Mycoplasma Testing Guide USP 63

Learn mycoplasma testing USP 63 rules, key differences, and compliance tips for pharmaceutical quality control.

SP 63 Mycoplasma Tests in Pharmaceuticals

Mycoplasma contamination remains a critical concern in biopharmaceutical manufacturing. With the introduction of USP 63, the industry now has a standardized framework for Mycoplasma Tests in Pharmaceuticals, improving consistency and regulatory alignment across laboratories.

This article breaks down USP 63, compares it with earlier guidelines, and explains what it means for compliance and testing practices.

What is USP 63?

The United States Pharmacopeia introduced USP 63 Mycoplasma Tests to address a long-standing gap in compendial guidance. Previously, manufacturers relied on:

• FDA’s 1993 Points to Consider (PTC)
• European Pharmacopoeia (EP) Chapter 2.6.7

USP 63 consolidates and harmonizes these approaches, offering a clearer and more standardized method for detecting mycoplasma contamination in pharmaceutical products.

Why USP 63 Matters

For companies performing mycoplasma testing as part of lot release, compliance with USP 63 is essential. Once implemented, it becomes a compendial method, meaning:

• No full validation is required
• Only method verification (USP <1226>) is needed
• Greater regulatory consistency across regions

Key Differences: USP 63 vs EP 2.6.7 vs PTC

While USP 63 closely mirrors EP 2.6.7, some important differences affect testing protocols.

1. Nutritive Properties of Media

Growth media must support mycoplasma detection effectively.

• USP 63: Requires colony counts within a tighter 0.5-log range
• EP 2.6.7: Allows a broader variation (up to 5-fold difference)

👉 Impact: USP 63 is more stringent, requiring more precise media performance.

2. Inhibitory Substances

Test samples may contain substances that suppress mycoplasma growth.

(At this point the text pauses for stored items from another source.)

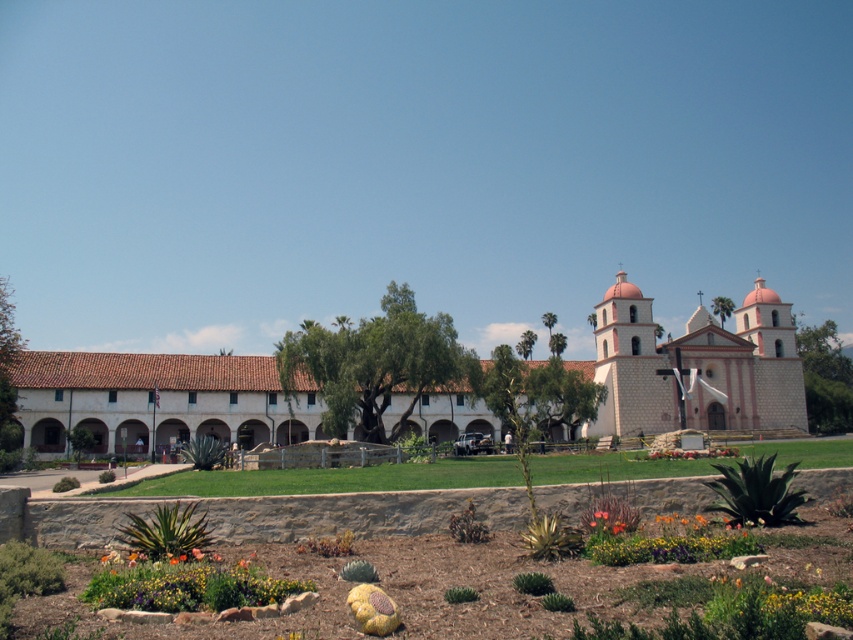
Question: Is multicolored mulch bed at lower center further to camera compared to multicolored fabric flower at lower center?

Choices:
 (A) yes
 (B) no

Answer: (B)

Question: Does white stucco building at center have a greater width compared to multicolored fabric flower at lower center?

Choices:
 (A) yes
 (B) no

Answer: (A)

Question: Which point is closer to the camera?

Choices:
 (A) multicolored fabric flower at lower center
 (B) multicolored mulch bed at lower center

Answer: (B)

Question: Does white stucco building at center appear on the left side of multicolored fabric flower at lower center?

Choices:
 (A) no
 (B) yes

Answer: (A)

Question: Which point is farther from the camera taking this photo?

Choices:
 (A) (715, 346)
 (B) (827, 547)
 (C) (281, 593)

Answer: (A)

Question: Which of the following is the closest to the observer?

Choices:
 (A) (439, 508)
 (B) (96, 586)
 (C) (788, 324)

Answer: (B)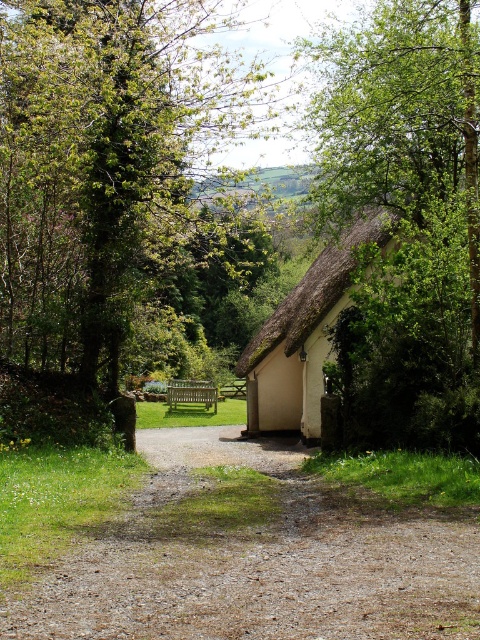
Does gravel at center appear over wooden picnic table at center?

Yes.

Is the position of gravel at center less distant than that of wooden picnic table at center?

Yes, gravel at center is closer to the viewer.

What do you see at coordinates (257, 561) in the screenshot? This screenshot has height=640, width=480. I see `gravel at center` at bounding box center [257, 561].

What are the coordinates of `gravel at center` in the screenshot? It's located at (257, 561).

Can you confirm if green leafy tree at upper left is positioned to the right of gravel at center?

No, green leafy tree at upper left is not to the right of gravel at center.

Who is higher up, green leafy tree at upper left or gravel at center?

green leafy tree at upper left is higher up.

Is point (87, 392) closer to viewer compared to point (279, 540)?

No, (87, 392) is further to viewer.

The height and width of the screenshot is (640, 480). In order to click on green leafy tree at upper left in this screenshot , I will do `click(110, 204)`.

Does green leafy tree at upper left have a greater height compared to wooden picnic table at center?

Yes, green leafy tree at upper left is taller than wooden picnic table at center.

Locate an element on the screen. The image size is (480, 640). green leafy tree at upper left is located at coordinates (110, 204).

Is point (83, 374) positioned behind point (228, 387)?

No, it is in front of (228, 387).

You are a GUI agent. You are given a task and a screenshot of the screen. Output one action in this format:
    pyautogui.click(x=<x>, y=<y>)
    Task: Click on the green leafy tree at upper left
    The height and width of the screenshot is (640, 480).
    Given the screenshot: What is the action you would take?
    pyautogui.click(x=110, y=204)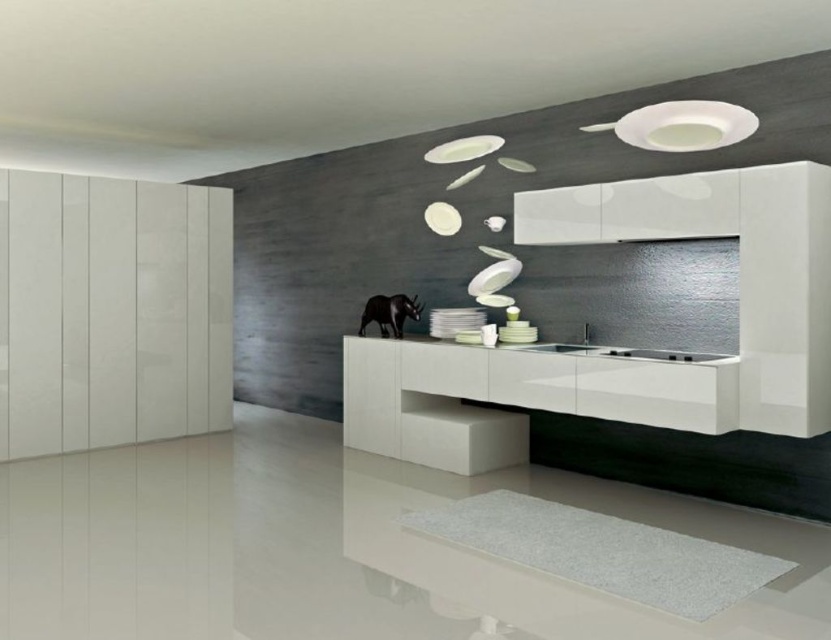
From the picture: You are a chef preparing to wash dishes and need to reach the sink. You are standing at the white matte stool at center. Which direction should you move to reach the white glossy sink at center?

The white matte stool at center is positioned under the white glossy sink at center, so you should move upward to reach the white glossy sink at center.

Based on the photo, you are standing in the kitchen and need to place a decorative item on top of the glossy white vanity at center. However, you also have a small plant that needs to be placed at the same height as the white matte stool at center. Can you determine which object you should place the plant next to to ensure it sits at the correct height?

The glossy white vanity at center is taller than the white matte stool at center. Therefore, placing the plant next to the white matte stool at center will ensure it sits at the correct height.

You are a home decorator planning to place a tall decorative vase in the kitchen. The vase is 1.2 meters in height. Looking at the glossy white vanity at center and the white glossy sink at center, which object would the vase be taller than?

The glossy white vanity at center is much taller than the white glossy sink at center. Since the vase is 1.2 meters tall, it would be taller than the white glossy sink at center but shorter than the glossy white vanity at center.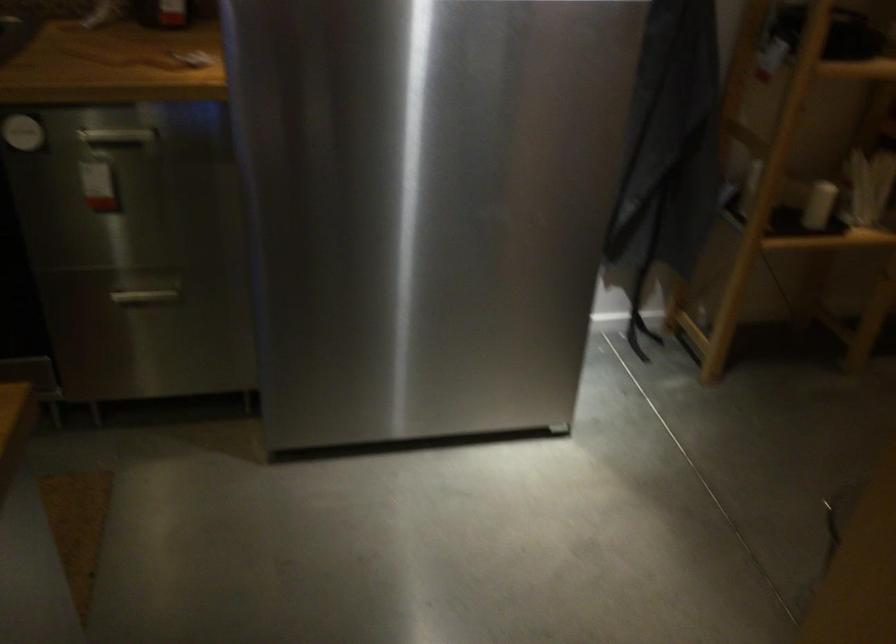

• USP 63: Strict 0.5-log acceptance range
• EP 2.6.7: Less restrictive threshold

👉 Impact: USP 63 reduces the risk of false negatives, improving test reliability.

3. Incubation Conditions

• USP 63 & PTC: 36 ± 1°C
• EP 2.6.7: 35–38°C

Atmosphere differences also exist, particularly in defining microaerophilic conditions.

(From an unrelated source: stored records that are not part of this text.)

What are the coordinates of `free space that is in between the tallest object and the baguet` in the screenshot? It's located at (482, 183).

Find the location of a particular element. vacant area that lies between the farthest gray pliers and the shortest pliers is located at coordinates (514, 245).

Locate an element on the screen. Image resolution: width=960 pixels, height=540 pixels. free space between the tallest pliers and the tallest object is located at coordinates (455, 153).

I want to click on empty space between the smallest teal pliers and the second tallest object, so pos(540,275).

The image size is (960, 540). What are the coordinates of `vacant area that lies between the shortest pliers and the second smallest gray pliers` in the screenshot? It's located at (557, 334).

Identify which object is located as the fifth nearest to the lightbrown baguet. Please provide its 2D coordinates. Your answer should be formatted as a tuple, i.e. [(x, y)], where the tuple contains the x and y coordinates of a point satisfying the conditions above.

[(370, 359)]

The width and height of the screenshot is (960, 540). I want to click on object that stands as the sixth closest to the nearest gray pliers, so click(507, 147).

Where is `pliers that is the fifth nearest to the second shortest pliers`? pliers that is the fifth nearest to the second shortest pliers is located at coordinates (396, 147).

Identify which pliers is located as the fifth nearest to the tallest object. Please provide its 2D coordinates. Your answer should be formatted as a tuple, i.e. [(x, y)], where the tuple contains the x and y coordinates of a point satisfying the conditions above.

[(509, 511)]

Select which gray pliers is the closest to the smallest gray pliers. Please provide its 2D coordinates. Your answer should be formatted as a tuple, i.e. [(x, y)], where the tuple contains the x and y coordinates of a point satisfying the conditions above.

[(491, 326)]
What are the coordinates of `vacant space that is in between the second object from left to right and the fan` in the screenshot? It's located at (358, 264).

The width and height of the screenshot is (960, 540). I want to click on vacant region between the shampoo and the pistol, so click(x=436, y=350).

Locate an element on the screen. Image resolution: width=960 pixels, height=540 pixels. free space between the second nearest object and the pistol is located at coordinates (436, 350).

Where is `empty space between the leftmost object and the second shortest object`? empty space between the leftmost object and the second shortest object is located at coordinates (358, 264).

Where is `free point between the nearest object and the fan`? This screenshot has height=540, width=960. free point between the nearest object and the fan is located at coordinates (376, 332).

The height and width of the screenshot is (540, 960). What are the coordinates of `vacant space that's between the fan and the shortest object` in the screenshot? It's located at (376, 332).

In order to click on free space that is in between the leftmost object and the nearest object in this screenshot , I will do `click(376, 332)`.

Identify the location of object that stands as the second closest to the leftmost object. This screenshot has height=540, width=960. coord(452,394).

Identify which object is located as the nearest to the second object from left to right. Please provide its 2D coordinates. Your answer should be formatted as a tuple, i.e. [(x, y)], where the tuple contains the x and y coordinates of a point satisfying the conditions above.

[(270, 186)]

👉 Impact: Minor differences, but labs must standardize conditions carefully.

4. Positive Controls

• USP 63: Requires at least two mycoplasma strains
• EP 2.6.7: Requires at least one strain

👉 Impact: USP 63 ensures broader detection capability.

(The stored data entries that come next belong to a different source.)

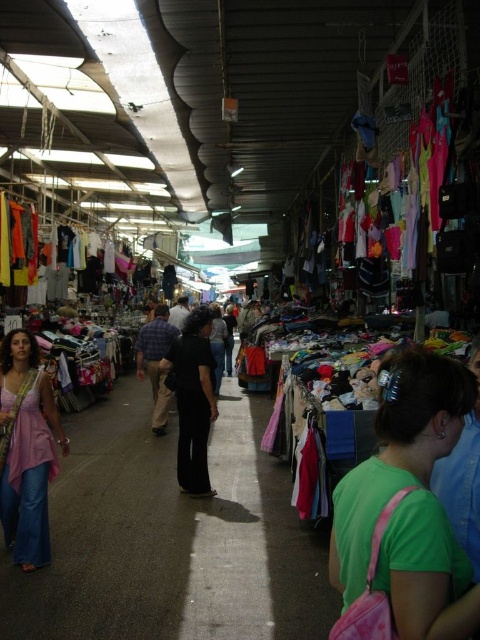
You are a customer at the market and want to buy both the matte pink dress at left and the green matte shirt at lower right. If you have a bag that can carry items up to the size of the smaller object, will you be able to fit both items into the bag?

The matte pink dress at left is bigger than the green matte shirt at lower right. Since the bag can only carry items up to the size of the smaller object, you cannot fit both items into the bag because the larger matte pink dress at left exceeds the bag size limit.

You are a customer in the market and want to pick up both the green fabric bag at lower right and the plaid fabric shirt at center. If you can carry items up to 21 feet apart, will you be able to reach both items without moving?

The green fabric bag at lower right is 20.94 feet from the plaid fabric shirt at center, so yes, you can reach both items since the distance is within your 21 feet carrying capacity.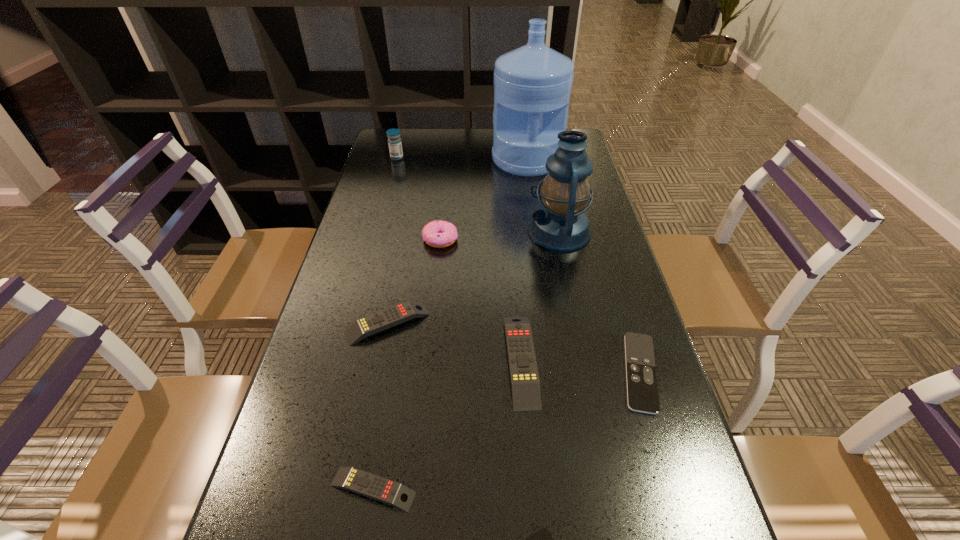
Locate an element on the screen. the second biggest yellow remote control is located at coordinates (377, 322).

Image resolution: width=960 pixels, height=540 pixels. In order to click on the fourth shortest remote control in this screenshot , I will do `click(377, 322)`.

This screenshot has height=540, width=960. What are the coordinates of `the third tallest remote control` in the screenshot? It's located at (363, 483).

Alternative Methods: PCR and Rapid Testing

USP 63 allows nucleic acid-based methods (like PCR), provided they are:

• Validated
• Comparable to traditional culture methods

Modern rapid tests offer:

• Higher sensitivity
• Faster turnaround than the traditional 28-day culture method

However, regulatory expectations for validation are still largely guided by FDA and EP frameworks.

Compliance Requirements for Laboratories

To align with USP 63, laboratories must:

• Update protocols to meet stricter criteria
• Verify methods for each sample matrix
• Ensure media and controls meet new acceptance limits

These adjustments are essential for maintaining compliance across FDA, USP, and EP standards.

Summary

USP 63 marks a major step forward in standardizing Mycoplasma Tests in Pharmaceuticals. While largely aligned with EP 2.6.7, it introduces stricter requirements for:

• Media performance
• Detection sensitivity
• Control usage

For laboratories, adapting to USP 63 ensures improved reliability, regulatory compliance, and product safety.

FAQs: USP 63 Mycoplasma Testing

1. What is USP 63?

USP 63 is a pharmacopeial chapter that standardizes mycoplasma testing in pharmaceuticals.

2. Why are Mycoplasma Tests important in pharmaceuticals?

They detect contamination that can compromise product safety and efficacy.

3. How is USP 63 different from EP 2.6.7?

USP 63 has stricter acceptance criteria, especially for media performance and inhibitory substances.

4. Does USP 63 require method validation?

No, only method verification is required since it is a compendial method.

5. What are inhibitory substances in testing?

They are compounds in samples that can suppress mycoplasma growth and cause false negatives.

6. What incubation temperature is used in USP 63?

36 ± 1°C is recommended for test cultures.

7. Can PCR methods be used under USP 63?

Yes, if validated and proven comparable to culture-based methods.

8. How many positive controls are required?

At least two mycoplasma strains must be used.

9. What is the duration of traditional mycoplasma testing?

Up to 28 days using culture methods.

10. Who must comply with USP 63?

Biopharmaceutical companies conducting mycoplasma testing for product release.